THE DATA:
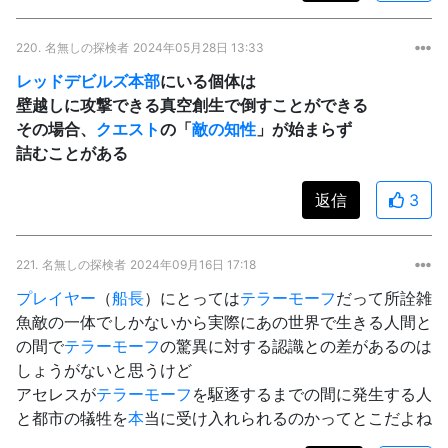
220.
名無しの探検者
2024年05月28日 13:33
レッドデビルズ本部
にいる個体は
壁越しに攻撃できる真空創生で倒すことができる
その場合、
クエスト
の「
敵の知性
」が始まらず
詰むことがある
返信
3
221.
名無しの探検者
2024年09月16日 17:18
プレイヤー
（
船長
）にとっては
テラーモーフ
だって所詮雑
魚敵の一体でしかないから実際にあの世界で生きる人間と
の間で
テラーモーフ
の驚異に対する認識との差があるのは
しょうがないと思うけど
アセレスが
テラーモーフ
を駆逐するまでの間に発生する人
と都市の犠牲を
本
当に受け入れられるのかってとこだよね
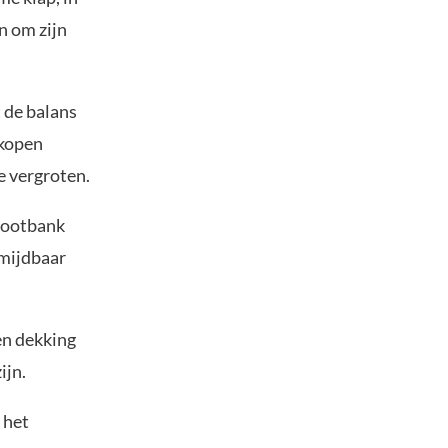
n om zijn
 de balans
rkopen
e vergroten.
grootbank
rmijdbaar
en dekking
ijn.
 het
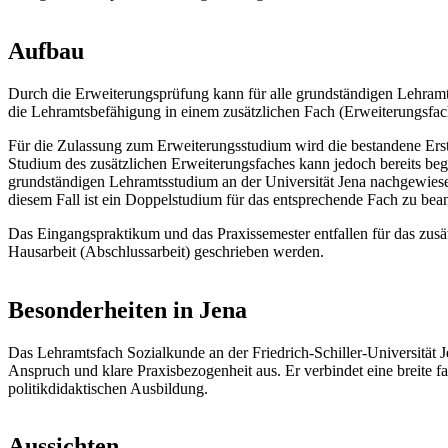
Aufbau
Durch die Erweiterungsprüfung kann für alle grundständigen Lehramt
die Lehramtsbefähigung in einem zusätzlichen Fach (Erweiterungsfa
Für die Zulassung zum Erweiterungsstudium wird die bestandene Erst
Studium des zusätzlichen Erweiterungsfaches kann jedoch bereits b
grundständigen Lehramtsstudium an der Universität Jena nachgewiese
diesem Fall ist ein Doppelstudium für das entsprechende Fach zu bea
Das Eingangspraktikum und das Praxissemester entfallen für das zusä
Hausarbeit (Abschlussarbeit) geschrieben werden.
Besonderheiten in Jena
Das Lehramtsfach Sozialkunde an der Friedrich-Schiller-Universität 
Anspruch und klare Praxisbezogenheit aus. Er verbindet eine breite fa
politikdidaktischen Ausbildung.
Aussichten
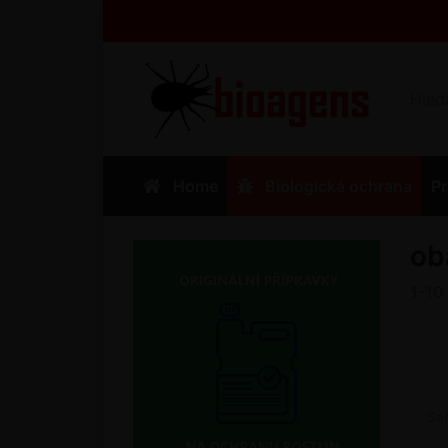
Home
Biologická ochrana
Pr
ob
1-10
Se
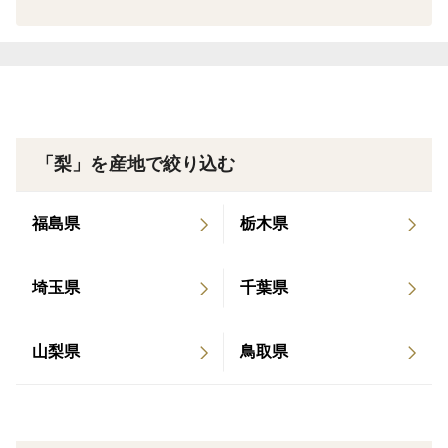
め、土づくりを大切にした微生物農法に辿りつきまし
た。果樹は土づくりでもあります。土には有機質肥料や
堆肥・緑肥を使い、微生物の働きを最大限に利用し除草
剤も一切使用せず、農薬は必要最低限の栽培で取り組ん
でいます。そうすることで果樹本来の力を引き出し、食
味と甘味を高めています。
「梨」を産地で絞り込む
＜こだわりポイント＞
福島県
栃木県
幸水梨は、上品でさわやかな甘味が持ち味です。果肉が
やわらかく、シャリシャリとした歯ざわりで水分が豊富
埼玉県
千葉県
です。夏の暑いときに、冷やした幸水梨は格別です。
山梨県
鳥取県
＜オススメの食べ方＞
冷やして食べると、暑い夏に涼しいひとときを味わえま
す。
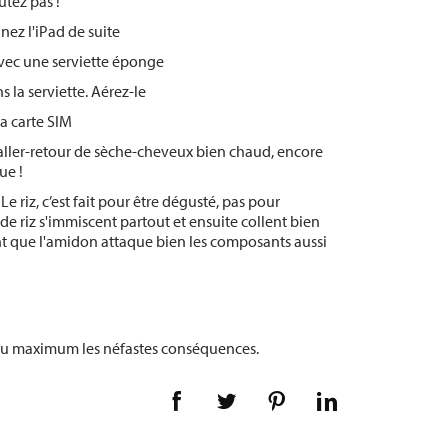
utez pas !
ignez l'iPad de suite
vec une serviette éponge
s la serviette. Aérez-le
 la carte SIM
aller-retour de sèche-cheveux bien chaud, encore
ue !
Le riz, c’est fait pour être dégusté, pas pour
 de riz s'immiscent partout et ensuite collent bien
ant que l'amidon attaque bien les composants aussi
e au maximum les néfastes conséquences.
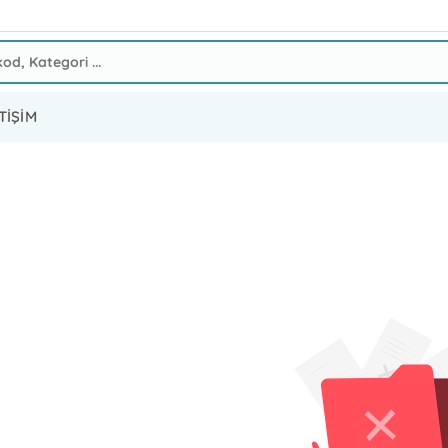
TİŞİM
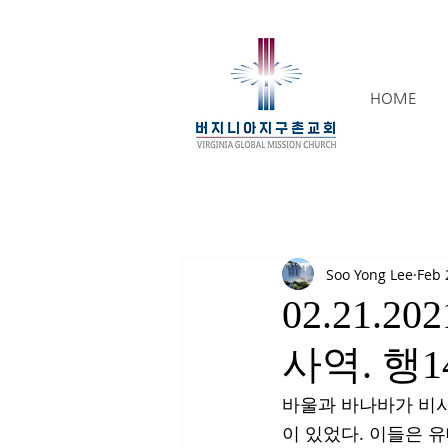
HOME
Soo Yong Lee
Feb 
02.21.
사역. 행1
바울과 바나바가 비시
이 있었다. 이들은 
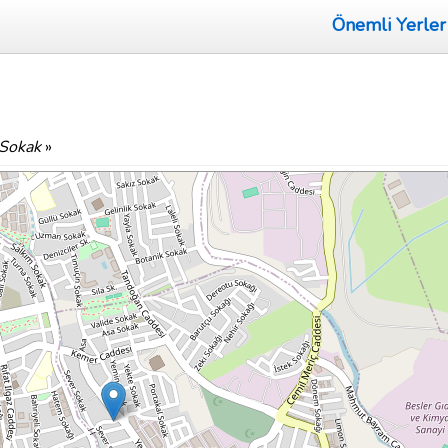
Önemli Yerler
 Sokak
»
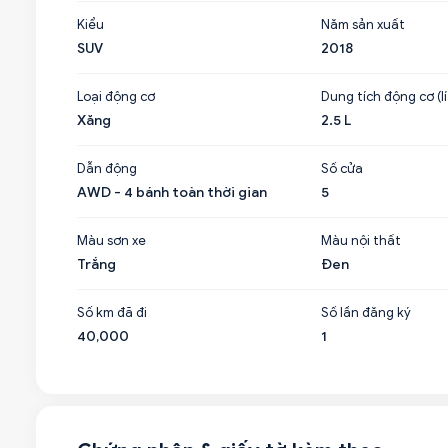
Kiểu
Năm sản xuất
SUV
2018
Loại động cơ
Dung tích động cơ (lí
Xăng
2.5 L
Dẫn động
Số cửa
AWD - 4 bánh toàn thời gian
5
Màu sơn xe
Màu nội thất
Trắng
Đen
Số km đã đi
Số lần đăng ký
40,000
1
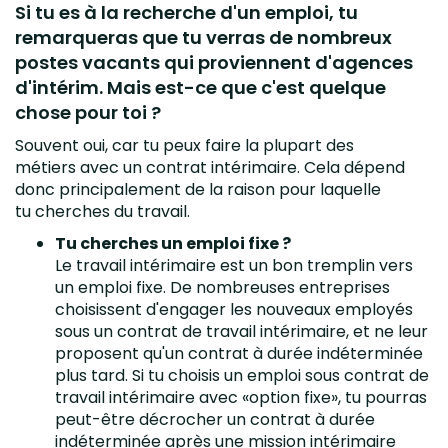
Si tu es à la recherche d'un emploi, tu
remarqueras que tu verras de nombreux
postes vacants qui proviennent d'agences
d'intérim. Mais est-ce que c'est quelque
chose pour toi ?
Souvent oui, car tu peux faire la plupart des
métiers avec un contrat intérimaire. Cela dépend
donc principalement de la raison pour laquelle
tu cherches du travail.
Tu cherches un emploi fixe ?
Le travail intérimaire est un bon tremplin vers
un emploi fixe. De nombreuses entreprises
choisissent d'engager les nouveaux employés
sous un contrat de travail intérimaire, et ne leur
proposent qu'un contrat à durée indéterminée
plus tard. Si tu choisis un emploi sous contrat de
travail intérimaire avec «option fixe», tu pourras
peut-être décrocher un contrat à durée
indéterminée après une mission intérimaire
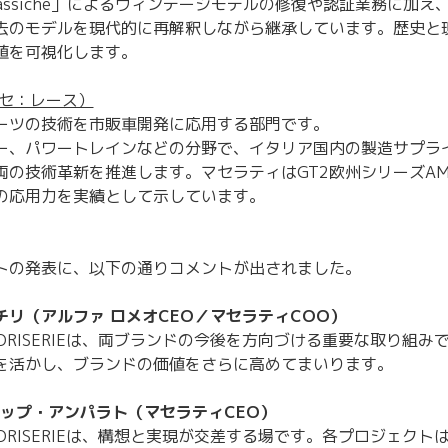
ne Classiche」によるヴィンテージモデルの修復や認証業務に
去のモデルを現代的に再解釈しながら継承しています。歴史と
値を可視化します。
ルセ：レース）
ーツの技術を市販車開発に応用する部門です。
ー、パワートレインなどの分野で、イタリア国内の製造サプラ
両の技術革新を推進します。マセラティはGT2欧州シリーズA
の応用力を実績として示しています。
トの発表に、以下の通りコメントが出されました。
チリ（アルファ ロメオCEO／マセラティCOO）
FUORISERIEは、両ブランドの今後を方向づける重要な取り組
を活かし、ブランドの価値をさらに高めてまいります。
リップ・アンパラト（マセラティCEO）
FUORISERIEは、構想と実現が交差する場です。各プロジェク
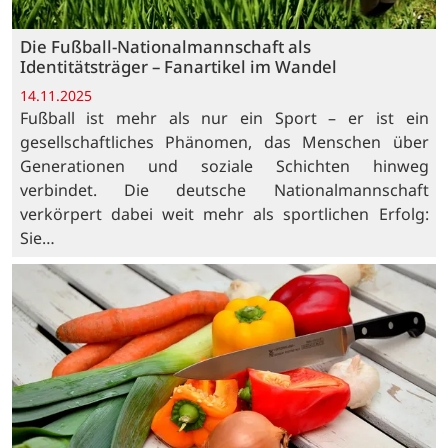
Die Fußball-Nationalmannschaft als
Identitätsträger – Fanartikel im Wandel
14.11.2025
Fußball ist mehr als nur ein Sport – er ist ein
gesellschaftliches Phänomen, das Menschen über
Generationen und soziale Schichten hinweg
verbindet. Die deutsche Nationalmannschaft
verkörpert dabei weit mehr als sportlichen Erfolg:
Sie…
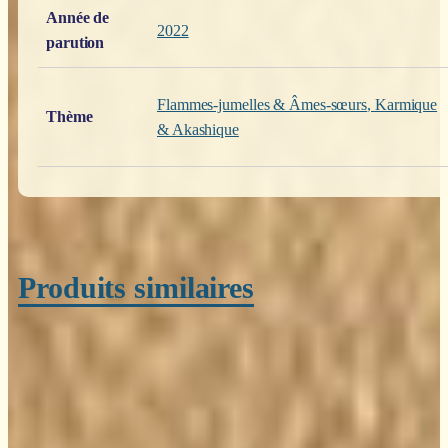
Poids
0,200 kg
Année de
2022
parution
Flammes-jumelles & Âmes-sœurs
,
Karmique
Thème
& Akashique
Produits similaires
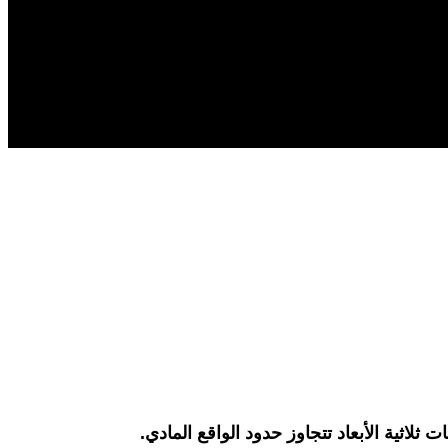
ثلاثية الأبعاد تتجاوز حدود الواقع المادي.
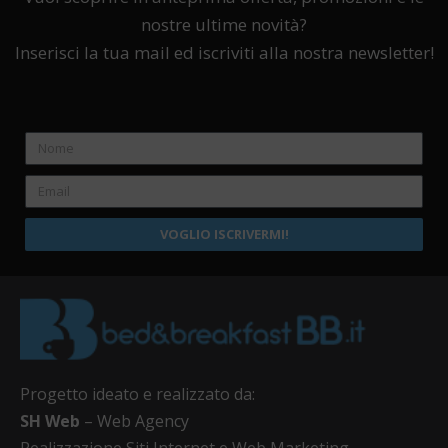
nostre ultime novità?
Inserisci la tua mail ed iscriviti alla nostra newsletter!
VOGLIO ISCRIVERMI!
Progetto ideato e realizzato da:
SH Web
– Web Agency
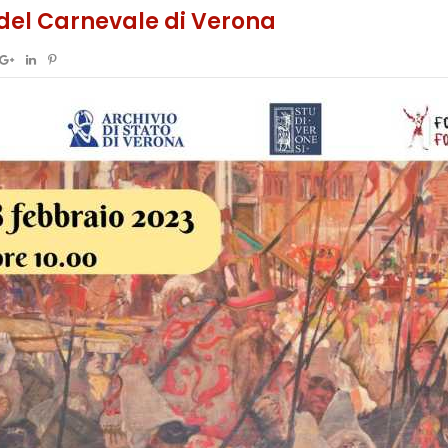
 del Carnevale di Verona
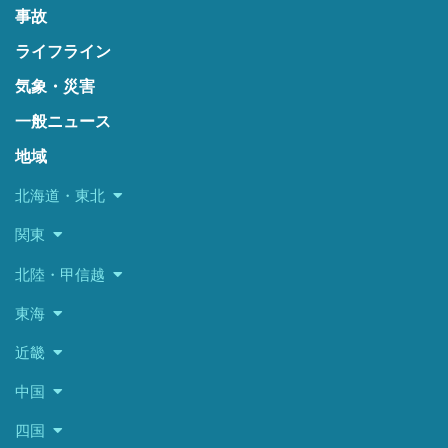
事故
ライフライン
気象・災害
一般ニュース
地域
北海道・東北
関東
北陸・甲信越
東海
近畿
中国
四国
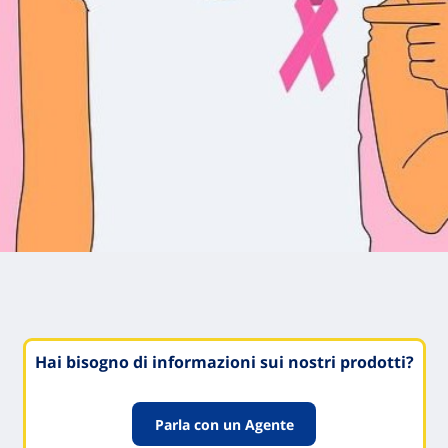
Hai bisogno di informazioni sui nostri prodotti?
Parla con un Agente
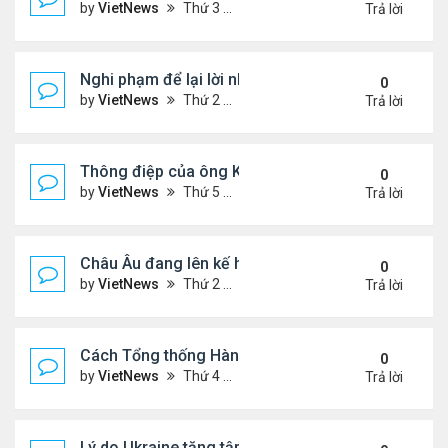
by
VietNews
Thứ 3 Tháng 9 16, 2025 5:42 pm
Trả lời
Nghi phạm để lại lời nhắn trước khi ám sát Charlie 
0
by
VietNews
Thứ 2 Tháng 9 15, 2025 4:33 pm
Trả lời
Thông điệp của ông Kim Jong-un khi đưa con gái 
0
by
VietNews
Thứ 5 Tháng 9 04, 2025 4:12 pm
Trả lời
Châu Âu đang lên kế hoạch chi tiết về ý tưởng điều
0
by
VietNews
Thứ 2 Tháng 9 01, 2025 3:55 pm
Trả lời
Cách Tổng thống Hàn Quốc dập lửa căng thẳng tr
0
by
VietNews
Thứ 4 Tháng 8 27, 2025 4:57 pm
Trả lời
Lý do Ukraine tăng tập kích hạ tầng dầu mỏ Nga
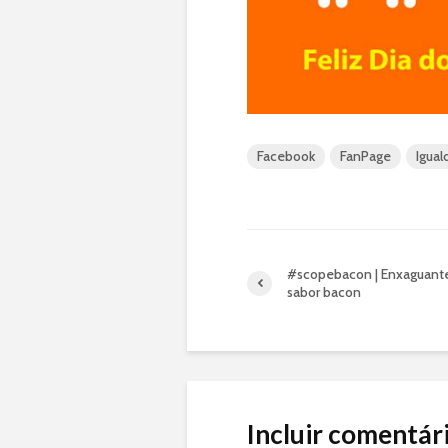
Facebook
FanPage
Igua
#scopebacon | Enxaguante
sabor bacon
Incluir comentár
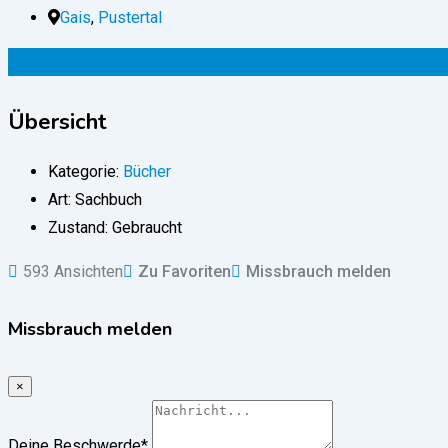
Gais
,
Pustertal
7
€
(fix)
Übersicht
Kategorie:
Bücher
Art:
Sachbuch
Zustand:
Gebraucht
593 Ansichten
Zu Favoriten
Missbrauch melden
Missbrauch melden
×
Deine Beschwerde
*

WRITTEN TASK: Take the material above and set it down exactly, minus the images.

ANSWER SPACE:
220.
名無しの探検者
2024年05月28日 13:33
レッドデビルズ本部
にいる個体は
壁越しに攻撃できる真空創生で倒すことができる
その場合、
クエスト
の「
敵の知性
」が始まらず
詰むことがある
返信
3
221.
名無しの探検者
2024年09月16日 17:18
プレイヤー
（
船長
）にとっては
テラーモーフ
だって所詮雑
魚敵の一体でしかないから実際にあの世界で生きる人間と
の間で
テラーモーフ
の驚異に対する認識との差があるのは
しょうがないと思うけど
アセレスが
テラーモーフ
を駆逐するまでの間に発生する人
と都市の犠牲を
本
当に受け入れられるのかってとこだよね
n om zijn
 de balans
rkopen
e vergroten.
grootbank
rmijdbaar
en dekking
ijn.
 het
Aufbau
Durch die Erweiterungsprüfung kann für alle grundständigen Lehramt
die Lehramtsbefähigung in einem zusätzlichen Fach (Erweiterungsfa
Für die Zulassung zum Erweiterungsstudium wird die bestandene Erst
Studium des zusätzlichen Erweiterungsfaches kann jedoch bereits b
grundständigen Lehramtsstudium an der Universität Jena nachgewiese
diesem Fall ist ein Doppelstudium für das entsprechende Fach zu bea
Das Eingangspraktikum und das Praxissemester entfallen für das zusä
Hausarbeit (Abschlussarbeit) geschrieben werden.
Besonderheiten in Jena
Das Lehramtsfach Sozialkunde an der Friedrich-Schiller-Universität 
Anspruch und klare Praxisbezogenheit aus. Er verbindet eine breite fa
politikdidaktischen Ausbildung.
Aussichten
Home
Biologická ochrana
Pr
ob
1-10
Se
め、土づくりを大切にした微生物農法に辿りつきまし
た。果樹は土づくりでもあります。土には有機質肥料や
堆肥・緑肥を使い、微生物の働きを最大限に利用し除草
剤も一切使用せず、農薬は必要最低限の栽培で取り組ん
でいます。そうすることで果樹本来の力を引き出し、食
味と甘味を高めています。
「梨」を産地で絞り込む
＜こだわりポイント＞
福島県
栃木県
幸水梨は、上品でさわやかな甘味が持ち味です。果肉が
やわらかく、シャリシャリとした歯ざわりで水分が豊富
埼玉県
千葉県
です。夏の暑いときに、冷やした幸水梨は格別です。
山梨県
鳥取県
＜オススメの食べ方＞
冷やして食べると、暑い夏に涼しいひとときを味わえま
す。
utez pas !
ignez l'iPad de suite
vec une serviette éponge
s la serviette. Aérez-le
 la carte SIM
aller-retour de sèche-cheveux bien chaud, encore
ue !
Le riz, c’est fait pour être dégusté, pas pour
 de riz s'immiscent partout et ensuite collent bien
ant que l'amidon attaque bien les composants aussi
e au maximum les néfastes conséquences.
TİŞİM
HOME
Soo Yong Lee
Feb 
02.21.
사역. 행1
바울과 바나바가 비시
이 있었다. 이들은 
Önemli Yerler
 Sokak
»
Kiểu
Năm sản xuất
SUV
2018
Loại động cơ
Dung tích động cơ (lí
Xăng
2.5 L
Dẫn động
Số cửa
AWD - 4 bánh toàn thời gian
5
Màu sơn xe
Màu nội thất
Trắng
Đen
Số km đã đi
Số lần đăng ký
40,000
1
Si tu es à la recherche d'un emploi, tu
remarqueras que tu verras de nombreux
postes vacants qui proviennent d'agences
d'intérim. Mais est-ce que c'est quelque
chose pour toi ?
Souvent oui, car tu peux faire la plupart des
métiers avec un contrat intérimaire. Cela dépend
donc principalement de la raison pour laquelle
tu cherches du travail.
Tu cherches un emploi fixe ?
Le travail intérimaire est un bon tremplin vers
un emploi fixe. De nombreuses entreprises
choisissent d'engager les nouveaux employés
sous un contrat de travail intérimaire, et ne leur
proposent qu'un contrat à durée indéterminée
plus tard. Si tu choisis un emploi sous contrat de
travail intérimaire avec «option fixe», tu pourras
peut-être décrocher un contrat à durée
indéterminée après une mission intérimaire
ne Classiche」によるヴィンテージモデルの修復や認証業務に
去のモデルを現代的に再解釈しながら継承しています。歴史と
値を可視化します。
ルセ：レース）
ーツの技術を市販車開発に応用する部門です。
ー、パワートレインなどの分野で、イタリア国内の製造サプラ
両の技術革新を推進します。マセラティはGT2欧州シリーズA
の応用力を実績として示しています。
トの発表に、以下の通りコメントが出されました。
チリ（アルファ ロメオCEO／マセラティCOO）
FUORISERIEは、両ブランドの今後を方向づける重要な取り組
を活かし、ブランドの価値をさらに高めてまいります。
リップ・アンパラト（マセラティCEO）
FUORISERIEは、構想と実現が交差する場です。各プロジェク
Die Fußball-Nationalmannschaft als
Identitätsträger – Fanartikel im Wandel
14.11.2025
Fußball ist mehr als nur ein Sport – er ist ein
gesellschaftliches Phänomen, das Menschen über
Generationen und soziale Schichten hinweg
verbindet. Die deutsche Nationalmannschaft
verkörpert dabei weit mehr als sportlichen Erfolg:
Sie…
Poids
0,200 kg
Année de
2022
parution
Flammes-jumelles & Âmes-sœurs
,
Karmique
Thème
& Akashique
Produits similaires
ثلاثية الأبعاد تتجاوز حدود الواقع المادي.
nostre ultime novità?
Inserisci la tua mail ed iscriviti alla nostra newsletter!
VOGLIO ISCRIVERMI!
Progetto ideato e realizzato da:
SH Web
– Web Agency
 del Carnevale di Verona
事故
ライフライン
気象・災害
一般ニュース
地域
北海道・東北
関東
北陸・甲信越
東海
近畿
中国
四国
Hai bisogno di informazioni sui nostri prodotti?
Parla con un Agente
by
VietNews
Thứ 3 Tháng 9 16, 2025 5:42 pm
Trả lời
Nghi phạm để lại lời nhắn trước khi ám sát Charlie 
0
by
VietNews
Thứ 2 Tháng 9 15, 2025 4:33 pm
Trả lời
Thông điệp của ông Kim Jong-un khi đưa con gái 
0
by
VietNews
Thứ 5 Tháng 9 04, 2025 4:12 pm
Trả lời
Châu Âu đang lên kế hoạch chi tiết về ý tưởng điều
0
by
VietNews
Thứ 2 Tháng 9 01, 2025 3:55 pm
Trả lời
Cách Tổng thống Hàn Quốc dập lửa căng thẳng tr
0
by
VietNews
Thứ 4 Tháng 8 27, 2025 4:57 pm
Trả lời
Lý do Ukraine tăng tập kích hạ tầng dầu mỏ Nga
Facebook
FanPage
Igua
#scopebacon | Enxaguante
sabor bacon
Incluir comentár
Gais
,
Pustertal
7
€
(fix)
Übersicht
Kategorie:
Bücher
Art:
Sachbuch
Zustand:
Gebraucht
593 Ansichten
Zu Favoriten
Missbrauch melden
Missbrauch melden
×
Deine Beschwerde
*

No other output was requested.